Oasis is the third South Korean feature film to be directed by Lee Chang-dong. The film tells the story of an unconventional romance between a mildly mentally disabled man and a severely disabled woman with cerebral palsy. Oasis is not an easy watch by any means, and many will find it far too uncomfortable to enjoy, but you will be hard-pressed to find a love story as touching or as harrowing as this one. This is a terrific film and features an utterly mesmerising performance from Moon So-ri, who is completely convincing in her role.
Centre Stage, directed by Stanley Kwan, tells the tragic true story of one of China’s first movie star, Ruan Lingyu. Ruan was born in 1910 to a working-class family and began acting when she was 16. Despite having a successful career as a silent movie actress, she faced personal problems and committed suicide at the age of 25 when the tabloids began publishing stories about her private life. Maggie Cheung gives a magnificent performance as Ruan, in this delicate and moving biopic about one of China’s most iconic screen figures.
Vertigo is just one of Alfred Hitchcock’s many masterpieces. Last year it was named the greatest film of all time in the once a decade Sight & Sound poll, beating Citizen Kane which topped the poll for the previous five decades. Vertigo tells the story of a retired detective who suffers from acrophobia. When he is persuaded by an old friend to take on a new case, he becomes dangerously obsessed with the woman he is supposed to be investigating. Vertigo is a perfect demonstration as to why exactly Hitchcock is called the ‘Master of Suspense’.
There are many great Chaplin films out there, but City Lights is my favourite. Like most of Chaplin’s films, the plot centres around the Tramp, a clumsy but well-mannered vagrant. In City Lights, the Tramp meets a blind girl selling flowers who mistakes him to be rich. The Tramp falls in love with the girl, so decides to do what he can to help. City Lights is an undoubtedly funny film, the boxing scene being one of the funniest sequences of all time, however it is the heartfelt moments and the touching relationship between the two characters which makes this film so great. There are very few perfect films, but this is one of them.
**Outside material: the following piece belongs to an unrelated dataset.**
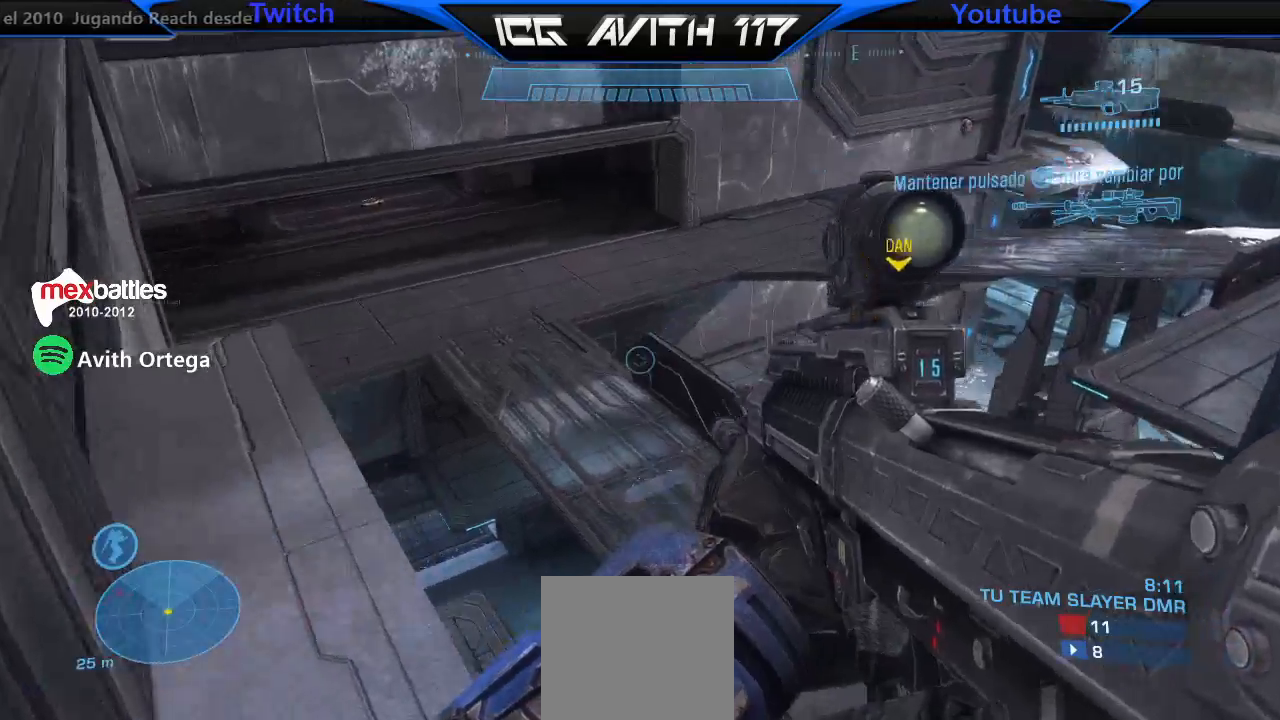
{"buttons": [], "left_stick": "center", "right_stick": "center", "events": [[33, "R1", "up"], [67, "Y", "down"], [167, "R1", "down"], [167, "Y", "up"], [233, "R1", "up"], [267, "left_stick", "center"]]}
If I were to recommend one Hong Kong film to you, In the Mood for Love would be it. Directed by Wong Kar-wai and starring Tony Leung and Maggie Cheung, In the Mood for Love tells the story of two neighbours who develops a close relationship when they suspect their spouses of having an affair. What makes this film so great, is the terrific performances from the two leads, the lavish cinematography and the melancholic atmosphere that pierces the heart. Easily one of my favourite films.